The actress and writer Imogen Stubbs came into the office very shaken last week. She had returned from holiday in Tuscany where her teenage daughter had experienced an anaphylactic shock from an undiagnosed allergy.

Imogen, in a state of utter terror, rushed her daughter to the hospital. Thank God, her daughter got her adrenalin injections in time, but it was a close thing.

Imogen and I fell to discussing our shaky first-aid knowledge. Imogen's stepdaughter, brought up in Australia, was taught first aid at school, but most children in Britain are not, and become helpless adults. Wouldn't it useful for them to learn how to save lives before being taught how to have sex?

The West Country is the new Notting Hill

Falling house prices are a given, but I have noticed a striking exception. Coastal houses, particularly in the West Country, seem to be rising to a new level.

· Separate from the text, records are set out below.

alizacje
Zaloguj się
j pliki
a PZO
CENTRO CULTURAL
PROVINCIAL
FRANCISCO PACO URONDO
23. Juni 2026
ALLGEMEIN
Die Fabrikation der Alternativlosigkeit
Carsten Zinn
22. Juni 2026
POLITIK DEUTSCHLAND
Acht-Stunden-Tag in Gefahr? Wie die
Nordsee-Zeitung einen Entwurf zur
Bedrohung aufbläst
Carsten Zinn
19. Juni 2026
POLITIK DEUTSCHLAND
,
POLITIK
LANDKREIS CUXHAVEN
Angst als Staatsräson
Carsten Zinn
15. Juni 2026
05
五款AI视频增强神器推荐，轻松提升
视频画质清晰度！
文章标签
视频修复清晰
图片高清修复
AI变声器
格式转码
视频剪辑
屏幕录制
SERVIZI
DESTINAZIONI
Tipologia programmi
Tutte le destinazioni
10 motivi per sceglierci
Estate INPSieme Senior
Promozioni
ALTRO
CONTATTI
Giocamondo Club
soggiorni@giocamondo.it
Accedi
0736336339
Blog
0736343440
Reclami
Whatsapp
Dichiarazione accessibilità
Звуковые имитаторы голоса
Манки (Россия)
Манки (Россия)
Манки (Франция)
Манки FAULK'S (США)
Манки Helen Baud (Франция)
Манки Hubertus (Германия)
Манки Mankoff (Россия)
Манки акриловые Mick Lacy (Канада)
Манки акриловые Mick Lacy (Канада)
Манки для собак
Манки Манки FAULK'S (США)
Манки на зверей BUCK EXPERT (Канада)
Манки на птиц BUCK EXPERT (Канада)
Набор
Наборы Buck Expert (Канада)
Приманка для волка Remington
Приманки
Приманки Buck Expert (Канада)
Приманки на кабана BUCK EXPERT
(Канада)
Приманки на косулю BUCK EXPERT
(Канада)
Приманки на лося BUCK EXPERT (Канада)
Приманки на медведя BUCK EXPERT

I had an inkling of this when a newspaper editor who had been astonishingly astute about the housing market and lived in an inviolate area of Notting Hill upped and moved to the coast. I thought he had lost his marbles. Then an estate agent told me that houses like this were "literally priceless".

Last week I had coffee with another journalist who talked of her "humble cottage on the Dorset coast". I wasn't going to fall for this lark again. I guess that the Hamptonisation of the British coastline is yet another example of the visionary commercial instinct of Johnnie Boden.